** What the exercise asks **
Starting at the line below holding "pinky tip: (347, 279)" and stopping at the line holding "pinky tip: (406, 201)", print every line exactly, both ends included, and leave the rest out.

Saved data entries:
=== Begin Enclosure ===
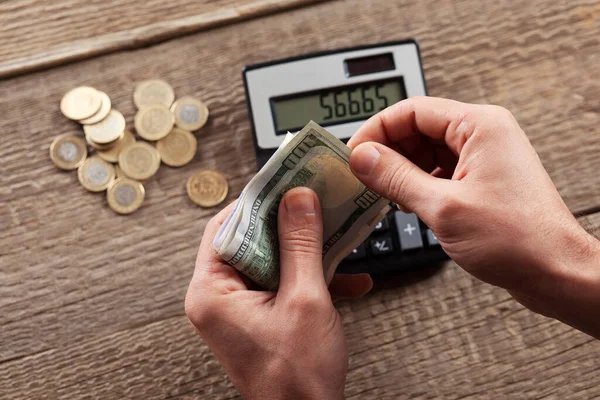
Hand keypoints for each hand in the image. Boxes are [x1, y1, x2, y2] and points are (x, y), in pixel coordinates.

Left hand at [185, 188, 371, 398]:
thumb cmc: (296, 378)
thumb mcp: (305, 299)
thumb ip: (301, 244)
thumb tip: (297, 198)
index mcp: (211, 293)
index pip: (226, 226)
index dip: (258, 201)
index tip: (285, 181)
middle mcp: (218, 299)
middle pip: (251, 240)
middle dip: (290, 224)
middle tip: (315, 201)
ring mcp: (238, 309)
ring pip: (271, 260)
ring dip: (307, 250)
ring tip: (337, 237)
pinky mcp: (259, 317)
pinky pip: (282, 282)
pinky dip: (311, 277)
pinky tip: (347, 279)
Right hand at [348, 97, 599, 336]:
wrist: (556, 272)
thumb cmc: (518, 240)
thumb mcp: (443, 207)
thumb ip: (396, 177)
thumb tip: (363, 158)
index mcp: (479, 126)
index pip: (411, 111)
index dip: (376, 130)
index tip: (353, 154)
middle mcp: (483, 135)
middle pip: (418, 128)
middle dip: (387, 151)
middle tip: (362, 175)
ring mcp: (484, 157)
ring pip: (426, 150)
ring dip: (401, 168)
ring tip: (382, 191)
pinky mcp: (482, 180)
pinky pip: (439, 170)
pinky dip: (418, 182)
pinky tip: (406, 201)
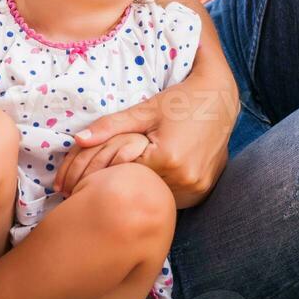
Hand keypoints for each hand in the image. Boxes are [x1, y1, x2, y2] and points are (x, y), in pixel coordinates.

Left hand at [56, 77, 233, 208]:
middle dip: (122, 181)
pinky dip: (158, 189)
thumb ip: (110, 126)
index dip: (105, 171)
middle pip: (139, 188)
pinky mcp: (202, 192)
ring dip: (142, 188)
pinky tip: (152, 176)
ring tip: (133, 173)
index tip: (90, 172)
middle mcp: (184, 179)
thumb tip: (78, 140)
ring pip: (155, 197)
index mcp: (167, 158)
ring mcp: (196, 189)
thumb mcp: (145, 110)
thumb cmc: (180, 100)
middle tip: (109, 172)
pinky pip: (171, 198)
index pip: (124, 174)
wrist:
=== End Enclosure ===
** Result of the task **
pinky tip: (347, 279)
Right hand at [348, 97, 599, 336]:
wrist: (556, 272)
thumb cmc: (518, 240)
thumb mcp: (443, 207)
thumb ip: (396, 177)
thumb tip: (363, 158)
index mcp: (479, 126)
index pip: (411, 111)
index dip: (376, 130)
index tip: (353, 154)
middle mcp: (483, 135)
middle pip: (418, 128)
middle dip: (387, 151)
middle tip: (362, 175)
ring mcp: (484, 157)
ring pip: (426, 150)
ring dip: (401, 168)
ring tip: (382, 191)
pinky mcp: (482, 180)
pinky pip: (439, 170)
pinky dip: (418, 182)
pinky tip: (406, 201)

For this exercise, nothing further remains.